**Assignment**
Without changing a thing, reproduce the entire listing and leave out its pictures.
============================================================
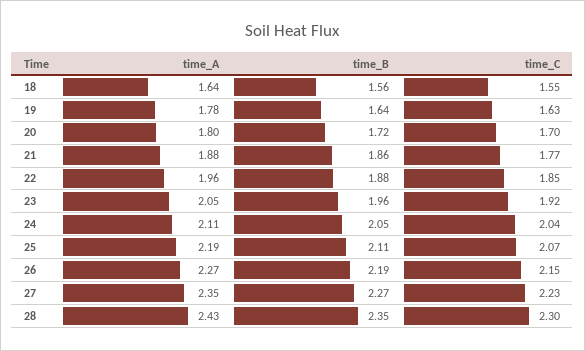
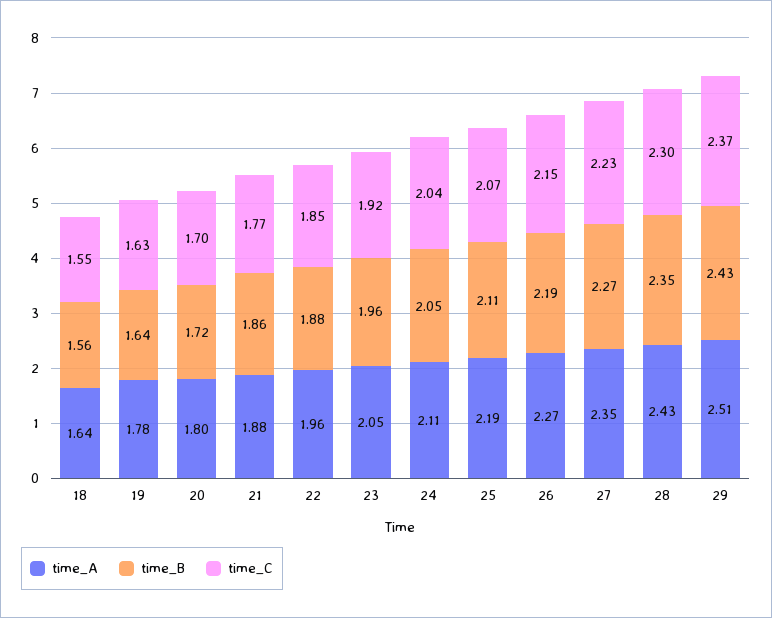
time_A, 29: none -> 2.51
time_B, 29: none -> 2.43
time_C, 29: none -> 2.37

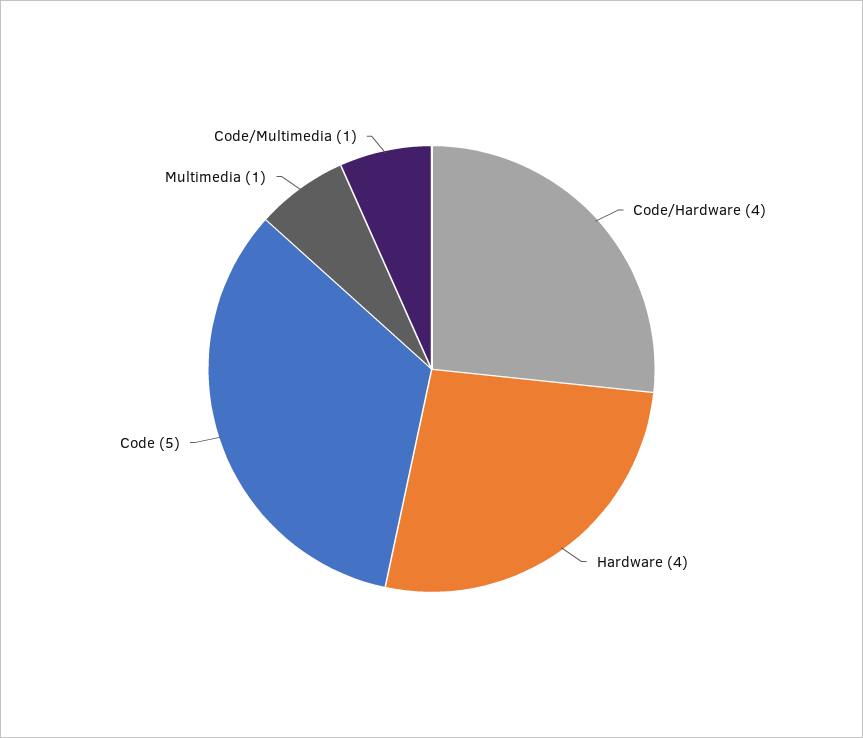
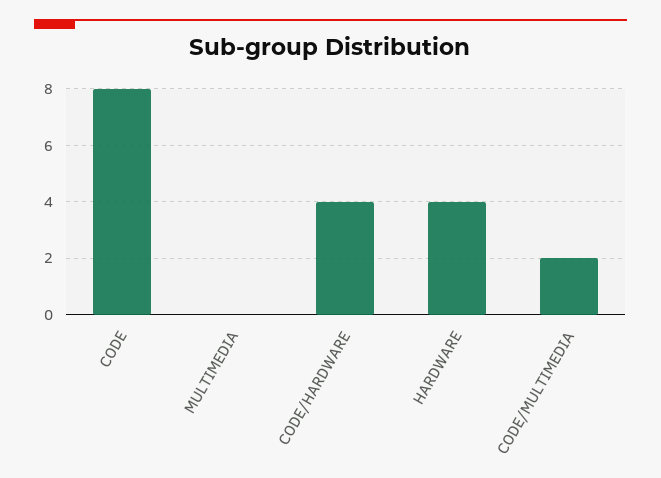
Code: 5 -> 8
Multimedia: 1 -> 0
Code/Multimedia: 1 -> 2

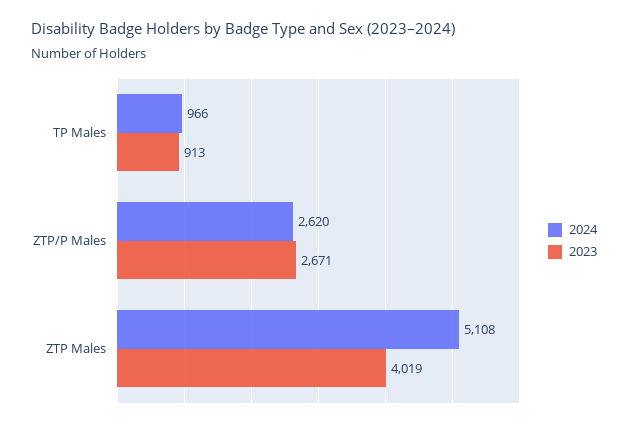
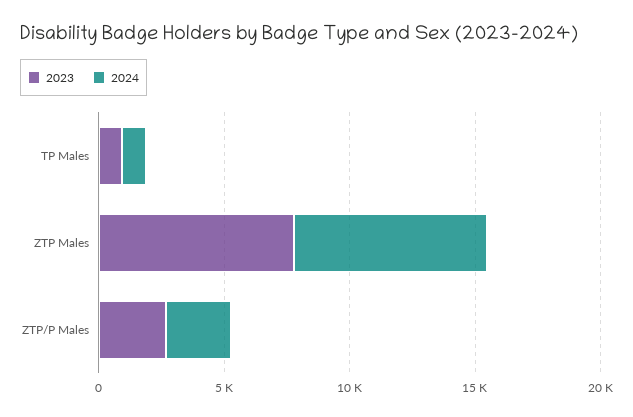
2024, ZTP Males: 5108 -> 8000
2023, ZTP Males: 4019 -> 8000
============================================================
**Final answer**
time_A, 29: none -> 2.51
time_B, 29: none -> 2.43
time_C, 29: none -> 2.37

Code: 5 -> 8
Multimedia: 1 -> 0
Code/Multimedia: 1 -> 2

2024, ZTP Males: 5108 -> 8000
2023, ZTP Males: 4019 -> 8000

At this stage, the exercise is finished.